Que ce soit pour l’enseignement secondaire ou supérieur, les responsables associatifs rappellent au gouvernement ainsi qu’aux enseignants la loi de février 2005 : « L’Etat met en place les moyens financiers et humains nécessaires à la scolarisation en milieu ordinaire des enfants, adolescents ou adultes handicapés. » « Ils n’y sont pas », regrette Stéphane Forgeron, administrateur de l’Association pour l’insertion sociale et professionnelle des personnes handicapées.

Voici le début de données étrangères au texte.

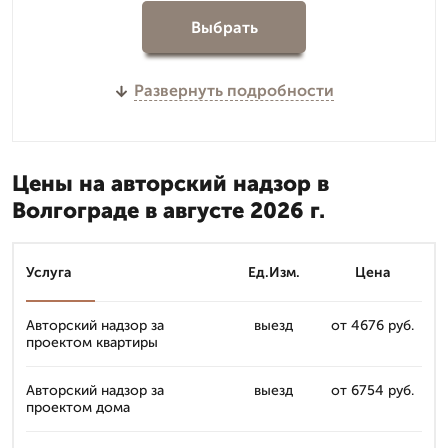
Выбрать
Развернуть подробности
Цены на авторский надзор в
Волгограде в августе 2026 г.
Услуга
Ед.Изм.
Цена
Авторский надзор за
выезд
от 4676 руб.
проектом квартиры
Авторский надзор за
выезд
от 6754 руб.
проектом дома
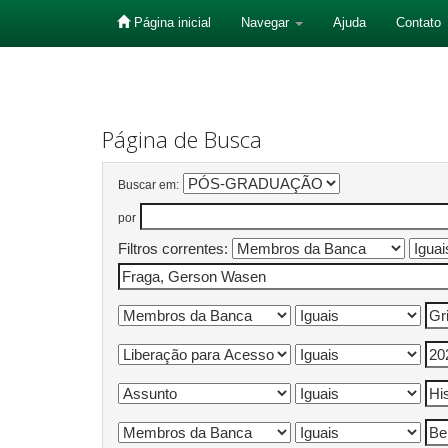
Página inicial
Navegar
Ajuda
Contato
Skip
navigation
Página de Busca
Buscar em:
por
Filtros correntes:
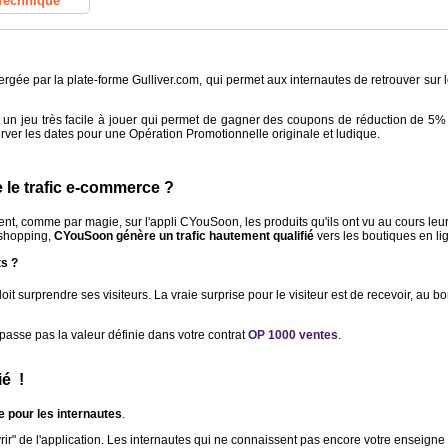
Technique
ergée par la plate-forme Gulliver.com, qui permet aux internautes de retrouver sur le
un jeu très facile à jouer qui permet de gagner des coupons de réduction de 5%
erver les dates pour une Opération Promotionnelle originale et ludique.
 trafic e-commerce ?

ent, comme par magie, sur l'appli CYouSoon, les produits qu'ils ont vu au cours leurs
 shopping,
CYouSoon génère un trafic hautement qualifié
vers les boutiques en li
t surprendre ses visiteurs. La vraie surprise pour le visiteur est de recevoir, au bo
asse pas la valeur définie dans votre contrat
OP 1000 ventes
.
  !

e pour les internautes
.
vrir" de l'application. Les internautes qui ne connaissent pas encore votre enseign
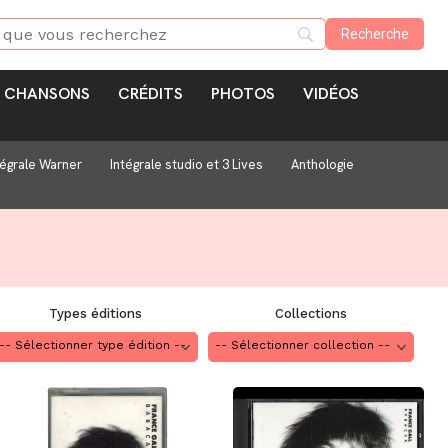
CHANSONS
CRÉDITS
PHOTOS
VIDÉOS
tégrale Warner
Intégrale studio et 3 Lives
Anthologie
Types éditions
Collections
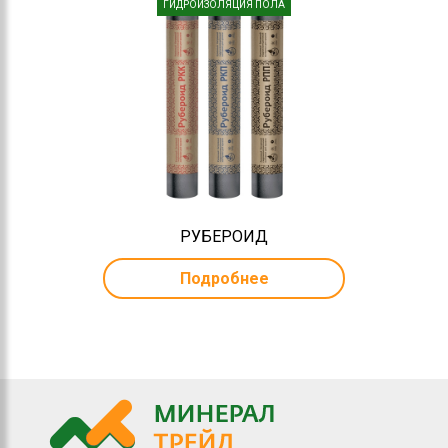
ГИДРОИЗОЛЯЦИЯ ПОЛА
РУБЕРОИД
Подробнее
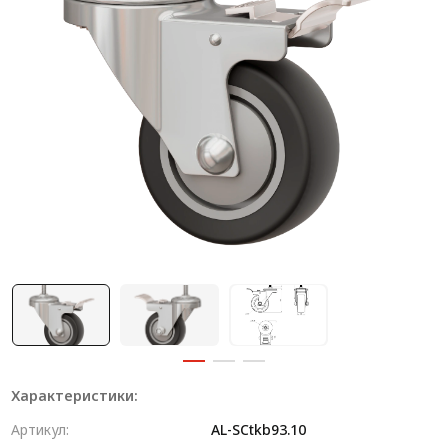
Система V-паза NEW!
Алюминиевые промышленные ограждения
Алюминиевая промышленная мебель
Крейты и кассеты Subrack systems
Профиль строительного назначения
Радиаторный алюминиевый профиль NEW!
Лист алюминиевый
Метрический крепеж
Конструкции из профиля
Услуги дополнительной обработки профиля
Характеристики:
Артикул:
AL-SCtkb93.10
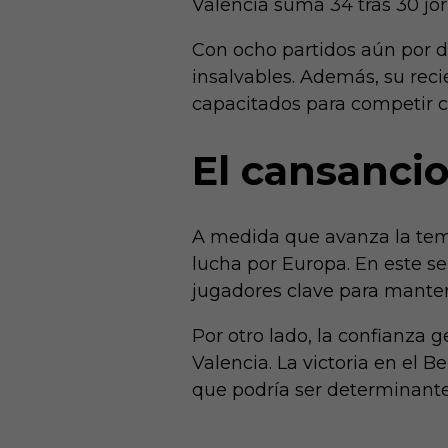
Valencia suma 34 tras 30 jo
Con ocho partidos aún por di
insalvables. Además, su rec
capacitados para competir co
El cansancio
A medida que avanza la temp
lucha por Europa. En este s
jugadores clave para manten
Por otro lado, la confianza 
Valencia. La victoria en el 
que podría ser determinant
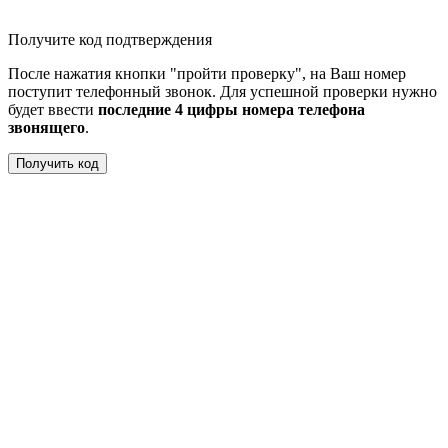
Получите код подтверждения
После нажатия кнопки "пройти проверку", на Ваш номер
поступит телефонный звонок. Для успешной проверки нужно
будет ввести
последние 4 цифры номера телефона
звонящего
.
Получить код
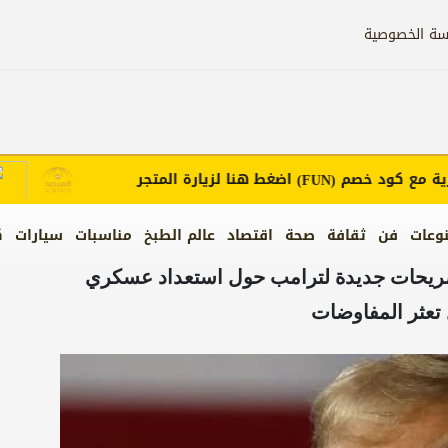
سة الخصوصية
ع كود خصم
اضغط هنا لزيارة المتجر
إع
(FUN)
وعات
فن
ثقافة
صحة
اقتصاد
عالم الطبخ
مناسبات
سيارات
ك
تصريحات جديدة لترامب حول استعداد عسكري
تعثر المفاوضات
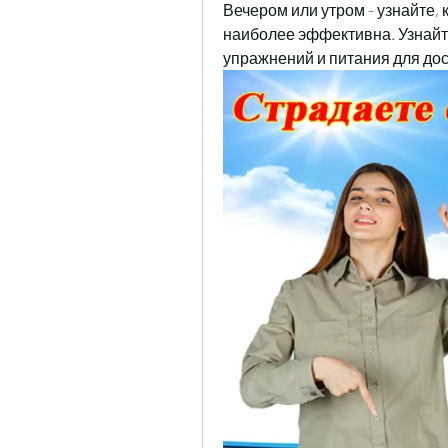
Вечером или утром - узнайте, 
наиболее эффективна. Узнайт
упражнений и питания для до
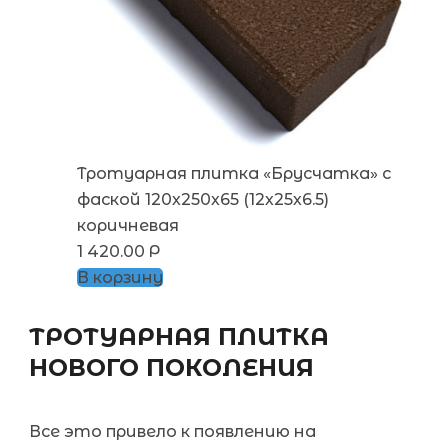
Тротуарная плитка «Брусчатка» с
фаской 120х250х65 (12х25х6.5)
коричневая
1 420.00
Р
В корзину
ТРОТУАРНАЯ ПЛИТКА
НОВОГО ПОКОЛЕНИЯ
Все это привело к появлению на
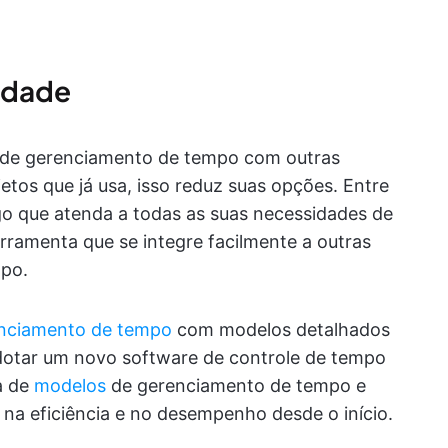
lidade
e de gerenciamento de tempo com outras
tos que já usa, isso reduz suas opções. Entre
lgo que atenda a todas as suas necessidades de
amenta que se integre facilmente a outras
mpo.
enciamento de tempo
com modelos detalhados
dotar um novo software de controle de tempo
a de
modelos
de gerenciamento de tempo e
 na eficiência e no desempenho desde o início.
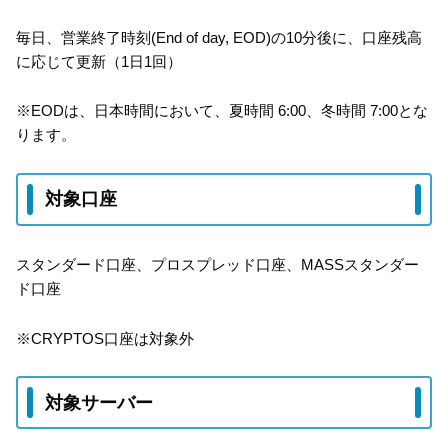
毎日、営業終了時刻(End of day, EOD)の10分後に、口座残高
に応じて更新（1日1回）
※EODは、日本時間において、夏時間 6:00、冬時間 7:00とな
ります。
対象口座
スタンダード口座、プロスプレッド口座、MASSスタンダー
ド口座
※CRYPTOS口座は対象外
対象サーバー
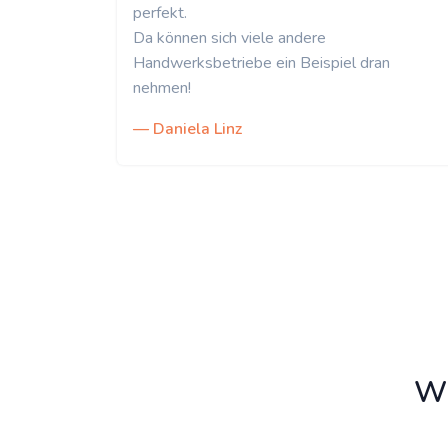
perfekt.
Da können sich viele andere
Handwerksbetriebe ein Beispiel dran
nehmen!
— Daniela Linz
Wi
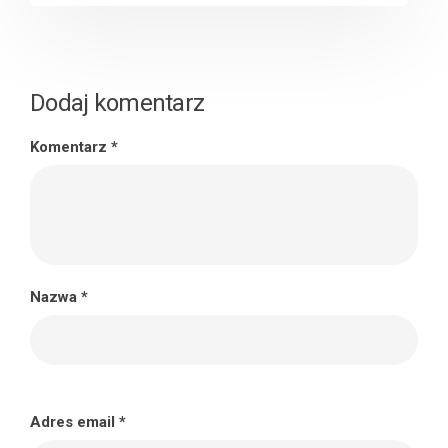
Dodaj komentarz
Komentarz
*
Nazwa
*
Adres email
*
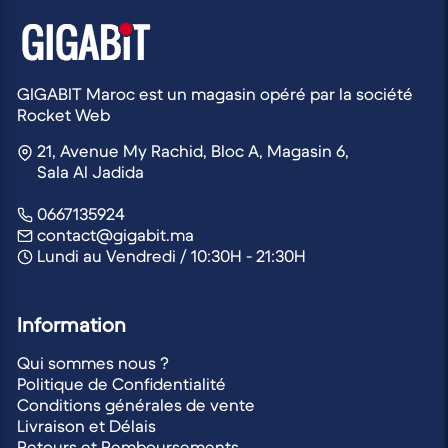
GIGABIT Maroc est un magasin opéré par la société
Rocket Web
21, Avenue My Rachid, Bloc A, Magasin 6,
Sala Al Jadida
0667135924
contact@gigabit.ma
Lundi au Vendredi / 10:30H - 21:30H
Information
Qui sommes nous ?
Politique de Confidentialité
Conditions générales de vente
Livraison et Délais
Retours et Remboursements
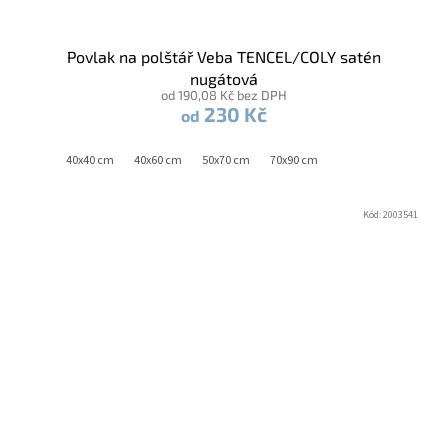
Povlak na polštář Veba TENCEL/COLY satén
nugátová
od 190,08 Kč bez DPH
230 Kč
od
40x40 cm
40x60 cm
50x70 cm
70x90 cm
Kód:
2003541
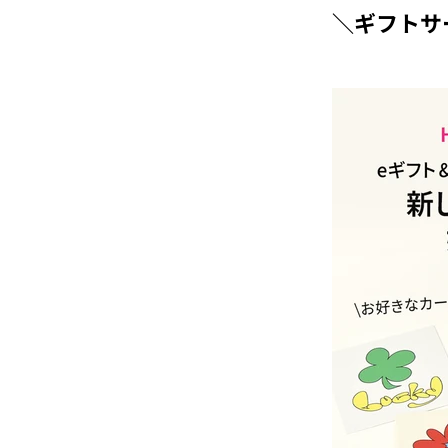
＼ギフトサ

Chaque type de handicap, qu’il soit visuel, auditif, moteur, psychique ou un trouble de la parole, doit faire l’objet d’une adaptation. « Mais les professeurs d’université ne sont pas formés à des formats pédagogiques appropriés, et n’y sont pas contraints », observe M. Forgeron. « Les infrastructures, les cours, les supports scolaires ne sont pas - ou souvent mal - adaptés », poursuit Vincent Michel.

Un sombre tableau dont ne rend pas compte le ministère de l’éducation nationale, qui préfère souligner que « plus de 70 % des étudiants en situation de handicap bénéficient d’un plan d’accompagnement ». Quant à la formation des enseignants à faire cours à des élèves en situation de handicap, elle sera accessible aux seuls professeurs de premier et second degrés... en 2017.

Un autre point laisse les responsables d’associations sceptiques quant à l’engagement réel du gouvernement : la décision de détourner la contribution des universités au Fonds pour l’insertion des personnes handicapées dans la fonction publique (FIPHFP) pour financer la sécurité des campus. Faute de respecter dans leurs effectifs la part de personnels handicapés fixée, les universités auraient dû, en 2016, verser 45 millions d’euros à ce fonds, après avoir déboursé 15 millions l’an dernier.

La ministre de l’éducation nationale leur a permis de déroger à cette amende, à hauteur de 30 millions, afin de subvenir à leurs dépenses en matière de sécurité. « Ces fonds qui devaient être dédiés à l’emploi des personnes handicapées ont été spoliés », s’étrangle Stéphane Forgeron. « Une méthode de voyou » abonde Vincent Michel.